If Assessor Dronenburg’s name sounds familiar to some, Strabone likes to remind them why that might be. Back in 2013, Dronenburg made national headlines when he filed a petition to the California Supreme Court to halt same-sex marriages even after it was essentially the law of the land. He was also in the news more recently when a Union-Tribune story revealed that he had taken more than 100 trips and racked up over $90,000 in travel expenses between 2012 and 2017, all funded by taxpayer dollars.
“For me, if you’re an engaged citizen and you think you could do a better job than the person who’s currently representing you, then you should,” Strabone says. “For me, it was time to step up and do something about this subpar public service.”
Still, even with his opponent’s varying missteps, Strabone may still have an uphill battle. First, he is running against an entrenched incumbent who was reelected handily in 2014. There’s also the matter that Strabone is running in a non-partisan race, which means his party affiliation will not appear next to his name on the June primary ballot. Oh, and that primary, not the November election, will decide the Assessor race so it’s likely there will be fewer voters. Finally, there’s also the matter that Dronenburg has hired a longtime Republican insider, Jordan Marks, as a “Special Assistant.” Or, as Strabone puts it, “he’s essentially making a six-figure government salary to serve as Dronenburg’s campaign manager.”

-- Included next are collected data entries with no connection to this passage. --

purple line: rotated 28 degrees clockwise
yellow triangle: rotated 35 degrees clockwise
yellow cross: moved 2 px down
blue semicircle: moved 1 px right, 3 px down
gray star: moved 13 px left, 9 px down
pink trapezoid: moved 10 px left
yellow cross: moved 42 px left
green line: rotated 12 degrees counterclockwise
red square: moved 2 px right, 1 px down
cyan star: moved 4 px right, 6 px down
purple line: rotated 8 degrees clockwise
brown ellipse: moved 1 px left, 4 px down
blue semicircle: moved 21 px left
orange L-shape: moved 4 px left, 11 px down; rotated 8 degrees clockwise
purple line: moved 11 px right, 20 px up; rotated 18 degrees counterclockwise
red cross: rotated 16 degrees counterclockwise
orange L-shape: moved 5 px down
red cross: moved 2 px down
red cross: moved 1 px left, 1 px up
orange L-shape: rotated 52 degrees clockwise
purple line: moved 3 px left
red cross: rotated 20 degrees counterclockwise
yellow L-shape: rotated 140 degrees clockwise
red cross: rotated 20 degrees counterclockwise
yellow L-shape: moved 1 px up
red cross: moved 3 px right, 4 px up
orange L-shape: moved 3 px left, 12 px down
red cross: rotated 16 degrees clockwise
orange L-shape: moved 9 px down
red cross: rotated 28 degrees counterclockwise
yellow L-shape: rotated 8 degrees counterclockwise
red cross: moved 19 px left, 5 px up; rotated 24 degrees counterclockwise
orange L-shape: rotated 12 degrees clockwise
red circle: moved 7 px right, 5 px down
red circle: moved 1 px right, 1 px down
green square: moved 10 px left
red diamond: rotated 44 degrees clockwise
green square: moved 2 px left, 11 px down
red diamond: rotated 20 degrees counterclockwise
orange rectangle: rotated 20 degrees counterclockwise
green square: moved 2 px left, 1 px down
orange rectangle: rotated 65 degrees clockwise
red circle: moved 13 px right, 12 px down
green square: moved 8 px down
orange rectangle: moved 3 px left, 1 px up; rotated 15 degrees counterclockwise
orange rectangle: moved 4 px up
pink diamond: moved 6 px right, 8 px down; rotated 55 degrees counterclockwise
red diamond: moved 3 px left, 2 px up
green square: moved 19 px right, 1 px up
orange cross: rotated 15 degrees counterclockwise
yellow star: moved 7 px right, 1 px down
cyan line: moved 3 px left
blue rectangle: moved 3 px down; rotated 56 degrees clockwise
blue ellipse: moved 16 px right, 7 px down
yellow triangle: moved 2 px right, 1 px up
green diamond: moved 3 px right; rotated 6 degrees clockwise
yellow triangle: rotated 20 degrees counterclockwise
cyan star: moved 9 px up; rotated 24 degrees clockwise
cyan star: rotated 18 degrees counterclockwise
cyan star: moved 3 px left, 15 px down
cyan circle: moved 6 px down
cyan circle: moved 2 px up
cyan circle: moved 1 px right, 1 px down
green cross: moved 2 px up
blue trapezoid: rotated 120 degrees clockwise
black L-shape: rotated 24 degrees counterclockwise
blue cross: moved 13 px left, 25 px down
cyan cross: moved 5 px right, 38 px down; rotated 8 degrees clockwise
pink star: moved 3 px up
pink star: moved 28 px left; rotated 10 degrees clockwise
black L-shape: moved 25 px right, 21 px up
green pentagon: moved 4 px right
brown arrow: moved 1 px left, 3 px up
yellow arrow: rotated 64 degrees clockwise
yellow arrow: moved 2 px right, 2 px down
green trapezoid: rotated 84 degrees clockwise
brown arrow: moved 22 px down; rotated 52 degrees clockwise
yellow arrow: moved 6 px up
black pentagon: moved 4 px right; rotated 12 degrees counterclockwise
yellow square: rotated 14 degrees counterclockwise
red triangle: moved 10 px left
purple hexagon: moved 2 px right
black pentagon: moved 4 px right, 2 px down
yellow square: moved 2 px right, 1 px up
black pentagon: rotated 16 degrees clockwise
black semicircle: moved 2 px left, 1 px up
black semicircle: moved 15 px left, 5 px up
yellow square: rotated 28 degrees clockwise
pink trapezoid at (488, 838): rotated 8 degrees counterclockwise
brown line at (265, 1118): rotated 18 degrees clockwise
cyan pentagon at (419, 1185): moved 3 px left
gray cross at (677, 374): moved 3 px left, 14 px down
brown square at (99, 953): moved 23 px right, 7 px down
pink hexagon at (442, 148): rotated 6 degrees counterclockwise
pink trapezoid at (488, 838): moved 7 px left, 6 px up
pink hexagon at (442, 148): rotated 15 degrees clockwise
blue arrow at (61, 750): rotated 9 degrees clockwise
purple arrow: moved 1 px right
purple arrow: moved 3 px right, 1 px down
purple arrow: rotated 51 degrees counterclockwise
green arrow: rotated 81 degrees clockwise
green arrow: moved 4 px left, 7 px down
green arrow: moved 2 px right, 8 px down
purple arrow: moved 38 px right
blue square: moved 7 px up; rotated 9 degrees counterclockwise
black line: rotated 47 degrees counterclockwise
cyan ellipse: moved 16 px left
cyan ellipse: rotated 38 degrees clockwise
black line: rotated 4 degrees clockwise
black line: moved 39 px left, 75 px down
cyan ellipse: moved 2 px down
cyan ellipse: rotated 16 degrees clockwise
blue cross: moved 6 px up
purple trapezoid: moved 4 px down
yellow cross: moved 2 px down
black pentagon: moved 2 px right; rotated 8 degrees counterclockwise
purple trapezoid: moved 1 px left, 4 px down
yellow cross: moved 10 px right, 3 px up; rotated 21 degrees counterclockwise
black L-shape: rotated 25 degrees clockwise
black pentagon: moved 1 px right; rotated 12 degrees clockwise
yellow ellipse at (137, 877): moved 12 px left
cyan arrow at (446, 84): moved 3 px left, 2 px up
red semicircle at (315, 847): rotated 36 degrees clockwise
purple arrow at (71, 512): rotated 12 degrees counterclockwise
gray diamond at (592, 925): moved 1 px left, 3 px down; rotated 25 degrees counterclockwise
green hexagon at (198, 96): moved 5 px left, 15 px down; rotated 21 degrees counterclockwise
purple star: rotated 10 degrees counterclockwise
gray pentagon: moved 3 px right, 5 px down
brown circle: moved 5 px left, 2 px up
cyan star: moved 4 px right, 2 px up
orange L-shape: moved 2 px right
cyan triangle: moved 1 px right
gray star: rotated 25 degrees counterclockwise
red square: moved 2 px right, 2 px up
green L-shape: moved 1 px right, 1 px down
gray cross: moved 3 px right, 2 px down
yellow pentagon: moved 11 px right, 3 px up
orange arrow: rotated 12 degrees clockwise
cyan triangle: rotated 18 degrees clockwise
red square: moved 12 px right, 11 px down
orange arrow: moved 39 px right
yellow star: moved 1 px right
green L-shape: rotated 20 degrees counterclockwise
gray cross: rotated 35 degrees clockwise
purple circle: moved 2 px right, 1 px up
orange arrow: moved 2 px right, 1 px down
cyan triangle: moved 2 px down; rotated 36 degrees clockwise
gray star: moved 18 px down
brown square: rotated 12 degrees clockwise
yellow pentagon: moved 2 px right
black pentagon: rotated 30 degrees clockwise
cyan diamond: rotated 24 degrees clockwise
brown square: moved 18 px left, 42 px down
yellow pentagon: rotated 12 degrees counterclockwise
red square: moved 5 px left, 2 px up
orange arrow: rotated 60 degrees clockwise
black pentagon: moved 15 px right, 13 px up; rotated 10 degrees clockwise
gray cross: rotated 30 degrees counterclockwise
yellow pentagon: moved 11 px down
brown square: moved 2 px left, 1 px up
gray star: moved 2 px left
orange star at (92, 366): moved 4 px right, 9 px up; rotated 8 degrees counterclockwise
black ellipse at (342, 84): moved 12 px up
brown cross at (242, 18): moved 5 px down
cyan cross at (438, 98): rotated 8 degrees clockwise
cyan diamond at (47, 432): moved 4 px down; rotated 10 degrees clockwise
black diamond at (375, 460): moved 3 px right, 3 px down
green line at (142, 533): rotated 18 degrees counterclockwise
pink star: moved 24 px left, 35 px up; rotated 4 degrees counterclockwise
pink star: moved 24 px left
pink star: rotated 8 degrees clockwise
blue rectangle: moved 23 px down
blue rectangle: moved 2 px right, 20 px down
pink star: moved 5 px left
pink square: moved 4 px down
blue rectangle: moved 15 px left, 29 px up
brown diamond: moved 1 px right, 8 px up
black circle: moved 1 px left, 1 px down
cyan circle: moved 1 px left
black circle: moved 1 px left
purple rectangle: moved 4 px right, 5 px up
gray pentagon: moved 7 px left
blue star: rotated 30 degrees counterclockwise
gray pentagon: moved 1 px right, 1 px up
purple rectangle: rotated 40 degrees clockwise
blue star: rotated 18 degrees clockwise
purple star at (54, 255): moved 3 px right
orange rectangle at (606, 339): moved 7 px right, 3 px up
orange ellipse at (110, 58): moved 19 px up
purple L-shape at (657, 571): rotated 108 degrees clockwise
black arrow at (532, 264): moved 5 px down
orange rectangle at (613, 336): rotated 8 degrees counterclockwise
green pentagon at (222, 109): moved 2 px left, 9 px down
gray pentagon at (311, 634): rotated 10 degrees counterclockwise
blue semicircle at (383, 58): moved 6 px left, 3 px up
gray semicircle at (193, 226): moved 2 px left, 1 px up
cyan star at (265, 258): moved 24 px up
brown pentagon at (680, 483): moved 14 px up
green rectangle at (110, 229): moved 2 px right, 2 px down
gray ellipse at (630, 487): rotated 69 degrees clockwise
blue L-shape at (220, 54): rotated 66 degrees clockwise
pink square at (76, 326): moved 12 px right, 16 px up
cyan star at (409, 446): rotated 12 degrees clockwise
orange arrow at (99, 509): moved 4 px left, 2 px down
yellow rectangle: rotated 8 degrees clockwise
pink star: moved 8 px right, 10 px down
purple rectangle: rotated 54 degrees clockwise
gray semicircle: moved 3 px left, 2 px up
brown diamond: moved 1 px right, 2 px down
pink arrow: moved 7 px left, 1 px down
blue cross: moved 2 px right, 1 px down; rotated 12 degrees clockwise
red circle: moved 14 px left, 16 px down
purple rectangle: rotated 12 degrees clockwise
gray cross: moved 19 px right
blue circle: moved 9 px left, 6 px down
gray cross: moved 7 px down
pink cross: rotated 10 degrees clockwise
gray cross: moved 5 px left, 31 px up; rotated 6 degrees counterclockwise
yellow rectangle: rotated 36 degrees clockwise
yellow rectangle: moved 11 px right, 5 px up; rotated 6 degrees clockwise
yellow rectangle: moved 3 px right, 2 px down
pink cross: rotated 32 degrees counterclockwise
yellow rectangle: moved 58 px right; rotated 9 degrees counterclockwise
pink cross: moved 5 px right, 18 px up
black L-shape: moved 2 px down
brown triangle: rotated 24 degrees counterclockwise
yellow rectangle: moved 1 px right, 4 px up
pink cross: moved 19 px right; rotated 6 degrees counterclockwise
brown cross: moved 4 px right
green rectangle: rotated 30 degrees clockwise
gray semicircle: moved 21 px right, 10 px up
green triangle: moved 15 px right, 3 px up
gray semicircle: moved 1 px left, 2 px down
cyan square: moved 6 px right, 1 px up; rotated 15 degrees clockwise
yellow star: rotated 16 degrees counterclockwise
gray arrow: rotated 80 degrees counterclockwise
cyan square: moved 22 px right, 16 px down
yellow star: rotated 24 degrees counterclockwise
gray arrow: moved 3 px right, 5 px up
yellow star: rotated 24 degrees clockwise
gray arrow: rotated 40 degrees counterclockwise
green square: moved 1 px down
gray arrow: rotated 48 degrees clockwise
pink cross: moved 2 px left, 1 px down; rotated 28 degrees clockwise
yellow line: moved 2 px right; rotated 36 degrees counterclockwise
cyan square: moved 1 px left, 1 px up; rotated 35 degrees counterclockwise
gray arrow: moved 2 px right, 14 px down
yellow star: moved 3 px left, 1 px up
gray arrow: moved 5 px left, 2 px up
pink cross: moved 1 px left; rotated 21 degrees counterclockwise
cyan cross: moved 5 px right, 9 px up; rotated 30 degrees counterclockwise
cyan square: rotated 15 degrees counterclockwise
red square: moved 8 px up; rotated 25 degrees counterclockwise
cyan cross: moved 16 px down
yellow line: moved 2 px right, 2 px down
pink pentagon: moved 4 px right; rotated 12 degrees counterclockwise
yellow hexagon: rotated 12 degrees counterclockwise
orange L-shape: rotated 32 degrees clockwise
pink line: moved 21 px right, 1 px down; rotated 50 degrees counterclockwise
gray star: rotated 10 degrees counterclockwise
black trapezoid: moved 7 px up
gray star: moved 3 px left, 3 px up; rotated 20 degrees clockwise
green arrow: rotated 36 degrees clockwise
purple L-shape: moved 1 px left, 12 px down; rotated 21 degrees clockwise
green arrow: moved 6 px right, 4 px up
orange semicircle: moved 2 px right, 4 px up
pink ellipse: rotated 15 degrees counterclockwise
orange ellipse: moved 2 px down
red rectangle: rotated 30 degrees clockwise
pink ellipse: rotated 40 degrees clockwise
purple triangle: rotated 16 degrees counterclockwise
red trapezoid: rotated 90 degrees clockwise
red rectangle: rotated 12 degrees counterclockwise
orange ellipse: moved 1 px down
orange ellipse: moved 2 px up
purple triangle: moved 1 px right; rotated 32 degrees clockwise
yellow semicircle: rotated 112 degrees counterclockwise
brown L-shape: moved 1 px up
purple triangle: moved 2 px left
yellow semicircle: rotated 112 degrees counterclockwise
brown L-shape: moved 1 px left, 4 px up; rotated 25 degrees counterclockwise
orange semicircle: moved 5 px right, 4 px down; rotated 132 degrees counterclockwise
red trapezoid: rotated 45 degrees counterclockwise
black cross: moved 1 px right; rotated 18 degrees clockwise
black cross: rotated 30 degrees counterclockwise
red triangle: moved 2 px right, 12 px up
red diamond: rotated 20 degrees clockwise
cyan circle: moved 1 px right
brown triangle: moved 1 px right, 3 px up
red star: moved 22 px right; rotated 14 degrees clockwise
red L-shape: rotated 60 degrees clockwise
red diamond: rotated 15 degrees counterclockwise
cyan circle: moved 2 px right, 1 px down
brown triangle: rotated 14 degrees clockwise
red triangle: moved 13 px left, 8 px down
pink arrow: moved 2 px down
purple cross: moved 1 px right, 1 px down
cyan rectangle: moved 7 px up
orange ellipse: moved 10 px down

Strabone does see a silver lining in all of this. He says the fact that Dronenburg felt the need to hire Marks at all is evidence that the Assessor now considers Strabone a viable threat to win the election in June. If he does manage to pull off a victory, he says he will immediately begin to overhaul and update certain functions at the office. For example, Dronenburg returns about $2 million of the Assessor budget every year back to the county. Strabone sees this as a waste and that the $2 million should go toward things like upgrading the office’s software system so that the public can easily access public records. He says that once this is done, it will significantly free up staff time to do more expanded public outreach. He wants to partner with community groups in order to better inform citizens of the functions of the office. Or, rather, how the office can help them.
“Anything I can do to improve customer service and outreach, I will do it,” he tells the people gathered in the condo complex. “I know that this isn’t the most high-profile office in the world, but it does touch the lives of literally every person in the county and that’s why it’s so important to me.”